Il a également publié une brochure numérique portant son nom, adressée à la « majorité sioniste silencieuse », qui compare l’État d’Israël aux anciens royaumes d’Israël qui ont été détruits lors de conflits internes.
Cette brochure justifie la mise en place du gouvernement et son maintien, en soulignant ses réalisations, notamment l’adoption du budget et la croissance économique.
La brochure se termine par un appel au public à « ne pas nous laisser seuls dans l’arène. Faites entendre votre voix ».

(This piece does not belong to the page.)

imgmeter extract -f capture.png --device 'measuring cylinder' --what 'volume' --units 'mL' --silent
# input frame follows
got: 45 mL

« Diffusez notre message – à savoir que des personnes décentes, aux opinions différentes, qui aiment le pays, peuvent s’asseoir ensemble et agir pour le bien du pays », a-t-il écrit. Il a ajouté que les partisans du gouvernement devraient partager la lettre, organiser des manifestations, passer des appels et se porter volontaires.
« Nous n’avons pas d’autre pays, nous n’abandonnerons donc jamais », a-t-il déclaré.

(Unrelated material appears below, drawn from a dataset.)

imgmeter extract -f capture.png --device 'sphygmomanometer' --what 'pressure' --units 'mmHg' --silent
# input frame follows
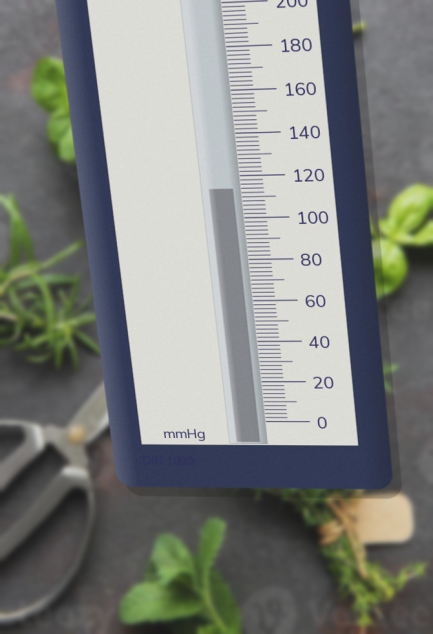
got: 114 mmHg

La coalition de Bennett a perdu sa majorité parlementaire lorsque Idit Silman, membre de son parti Yamina, a quitté le gouvernement début avril. Depuis lors, la coalition est sur la corde raide, la dernière crise en date étant liée à la lutte qu’elle mène pour rassembler suffisamment de soutien afin de faire passer un texte de loi clé visant à renouveler l’extension de la loi israélienne aux Israéliens vivant en Cisjordanie.
Un sondage réalisé la semaine dernière a montré que l’opposition de Netanyahu gagnait du terrain auprès des électeurs et se rapprochait de la possibilité d’obtenir une majorité à la Knesset.
La Douzième chaîne a avancé que le bloc de Netanyahu remporterait 59 sièges si les élections avaient lieu aujourd’hui, ce qui le rapprocherait d’une majorité à la Knesset, qui compte 120 sièges, mais qui laisse présager une nouvelle impasse politique si le gouvernement s’effondre. Israël a connu quatre élections exténuantes depuis 2019, les blocs opposés luttant pour former une majorité solide à la Knesset.
L’enquête a également révélé que la plupart des Israéliens pensaient que le gouvernement actuel s’effondrerait dans les six mois et que plus d’Israéliens soutenaient Netanyahu pour le poste de Premier ministre que tout autre candidat.